Check every line of the entries below for the word "camera". Then give the number of lines that have it, with nothing added.

Input:
=== Begin Enclosure ===

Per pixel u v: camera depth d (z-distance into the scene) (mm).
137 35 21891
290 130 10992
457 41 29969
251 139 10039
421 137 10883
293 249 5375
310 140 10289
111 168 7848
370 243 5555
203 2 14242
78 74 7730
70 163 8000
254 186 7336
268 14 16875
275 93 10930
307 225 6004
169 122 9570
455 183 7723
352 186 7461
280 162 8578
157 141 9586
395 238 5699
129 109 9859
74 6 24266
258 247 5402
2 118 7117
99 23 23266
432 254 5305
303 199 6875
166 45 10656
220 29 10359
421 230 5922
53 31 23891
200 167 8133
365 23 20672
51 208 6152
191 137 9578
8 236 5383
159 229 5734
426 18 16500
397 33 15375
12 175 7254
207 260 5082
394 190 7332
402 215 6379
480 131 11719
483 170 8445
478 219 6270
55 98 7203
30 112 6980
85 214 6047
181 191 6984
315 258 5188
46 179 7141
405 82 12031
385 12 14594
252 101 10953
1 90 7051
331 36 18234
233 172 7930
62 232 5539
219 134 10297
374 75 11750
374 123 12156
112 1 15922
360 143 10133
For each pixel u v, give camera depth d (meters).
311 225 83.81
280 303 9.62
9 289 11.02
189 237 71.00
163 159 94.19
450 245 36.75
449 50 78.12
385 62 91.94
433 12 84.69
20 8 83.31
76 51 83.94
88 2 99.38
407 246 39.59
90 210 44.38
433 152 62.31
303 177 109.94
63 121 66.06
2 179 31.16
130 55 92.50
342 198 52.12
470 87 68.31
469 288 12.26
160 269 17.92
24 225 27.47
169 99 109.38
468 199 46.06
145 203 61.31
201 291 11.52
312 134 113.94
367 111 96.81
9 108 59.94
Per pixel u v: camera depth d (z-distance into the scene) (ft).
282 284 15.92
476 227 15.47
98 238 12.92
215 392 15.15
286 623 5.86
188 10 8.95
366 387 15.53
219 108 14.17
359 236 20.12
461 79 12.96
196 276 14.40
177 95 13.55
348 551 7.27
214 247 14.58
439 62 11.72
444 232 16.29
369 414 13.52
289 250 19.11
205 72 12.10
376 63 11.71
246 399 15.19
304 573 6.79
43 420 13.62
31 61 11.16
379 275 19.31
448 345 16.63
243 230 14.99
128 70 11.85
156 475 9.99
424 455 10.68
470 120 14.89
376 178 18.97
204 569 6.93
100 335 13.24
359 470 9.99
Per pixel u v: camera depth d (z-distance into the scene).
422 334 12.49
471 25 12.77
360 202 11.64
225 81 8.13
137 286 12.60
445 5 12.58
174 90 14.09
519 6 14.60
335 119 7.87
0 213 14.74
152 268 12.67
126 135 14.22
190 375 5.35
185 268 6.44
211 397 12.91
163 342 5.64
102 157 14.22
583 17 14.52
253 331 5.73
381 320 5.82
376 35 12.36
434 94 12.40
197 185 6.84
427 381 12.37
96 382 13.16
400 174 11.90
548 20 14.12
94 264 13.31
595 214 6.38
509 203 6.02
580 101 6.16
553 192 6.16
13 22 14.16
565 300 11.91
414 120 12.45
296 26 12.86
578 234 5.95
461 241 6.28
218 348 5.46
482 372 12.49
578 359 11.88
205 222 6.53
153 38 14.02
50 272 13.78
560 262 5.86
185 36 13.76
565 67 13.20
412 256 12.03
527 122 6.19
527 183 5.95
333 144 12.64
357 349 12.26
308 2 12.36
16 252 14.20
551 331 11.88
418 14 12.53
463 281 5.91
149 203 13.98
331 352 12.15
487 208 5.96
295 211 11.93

=== End Enclosure ===

Response for this exercise: 4